Draco dirigiu a Gina um sorriso de desculpas e, com os lábios, fez um “Prazer em conhecer-te” enquanto premia o botão de alta voz e começava a falar, de modo inaudível, ao telefone.
Harry e Gina saíram, fechando a porta sem barulho.
- A Cláudia pode ser muito…exigente. Passam horas a fio naquilo. Pobre rapaz – Harry sorriu, muito senhor de si, e bebeu um gole de chá.
- Não tens namorada, pois não, Harry?
- Muito perspicaz – replicou Harry com um tom pouco cortês. – Não, não tenho.
Desde a chegada de Gina, Harry percebeu que se sentia desconfortável.
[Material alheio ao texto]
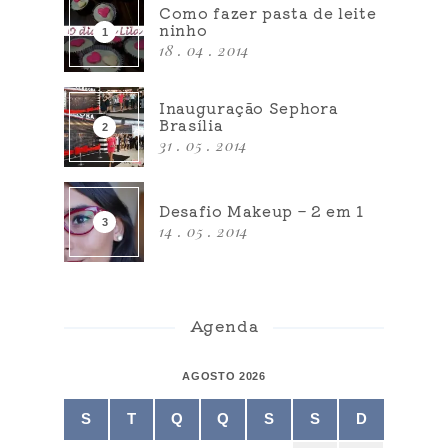
Como fazer pasta de leite
ninho
18 . 04 . 2014
Inauguração Sephora
Brasília
31 . 05 . 2014
Desafio Makeup – 2 em 1
14 . 05 . 2014
Agenda
AGOSTO 2026
S
T
Q
Q
S
S
D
Queria ser amigável a acolhedor e causar boa impressão, mas, por muito que tentasse, só conseguia ser frio e indelicado. Estendeu a mão para agarrar o puxador antigo da porta e abriu-a.
- Este é o teu quarto – inclinou-se para a esquerda, para chegar ao interruptor. – É bastante pequeno, mas, como podes ver, tem de tudo.
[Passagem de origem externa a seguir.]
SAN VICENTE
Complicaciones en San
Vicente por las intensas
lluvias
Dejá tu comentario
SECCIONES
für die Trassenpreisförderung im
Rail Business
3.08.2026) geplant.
- O quarto era pequeno e em forma de L. As paredes estavam revestidas de madeira cor de caramelo e a luz provinha de uma lâmpada no tecto, colocada num candeeiro de latão e vidro em forma de estrela. Ao fundo havia uma cama de solteiro, coberta por uma colcha indiana de cores vivas e por almofadas grandes com borlas e franjas. Em frente da cama estava um guarda-roupa dos anos 20, com espelhos nas portas, e na outra ponta do quarto havia uma janela de guilhotina com cortinas pesadas de padrão muito elaborado e uma arca pequena com gavetas lacadas a preto.
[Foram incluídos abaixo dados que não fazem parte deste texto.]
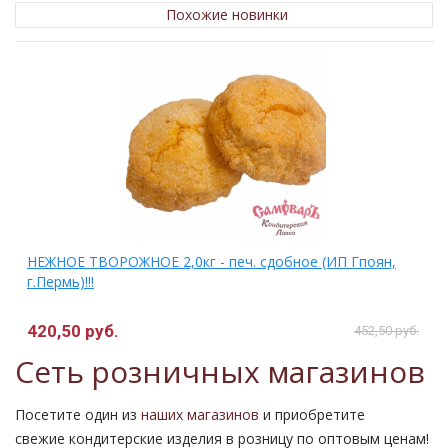
Похожие новинки
НЕЖНОЕ ТВОРОЖНОЕ 2,0кг - печ. сдобное (ИП Гпоян,
г.Пермь)!!!
420,50 руб.
.
452,50 руб.
Сеть розничных магазинов
Посетите один из
наших магазинов
и приобретите
свежие кондитерские изделия в розницу по оптовым ценам!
Gina voltou-se impulsivamente e pegou nas mãos de Harry.
- Adoro este quarto! Adoro-o. Eu sabia que ia adorar. Posso ficar a viver aqui? Por favor? – O rosto brilhava como o de uma criança e as mãos pareciam mais pequenas e quentes, agora que estavam aquecidas pela caneca de chá.
De repente, Harry voltou-se e acabou por parar só no átrio:
- Deixa-me mostrar-te o resto do apartamento primeiro e depois podemos falar. – Ainda podia sentir as mãos de Gina nas suas.
- Tenho que falar também com o Draco…muitas pessoas já cá vieram ver o quarto e tenho que consultá-lo. – Sentiu que corava e voltou as costas a Gina.
Está bem – disse Gina, despreocupadamente. Já sabia que o quarto era dela.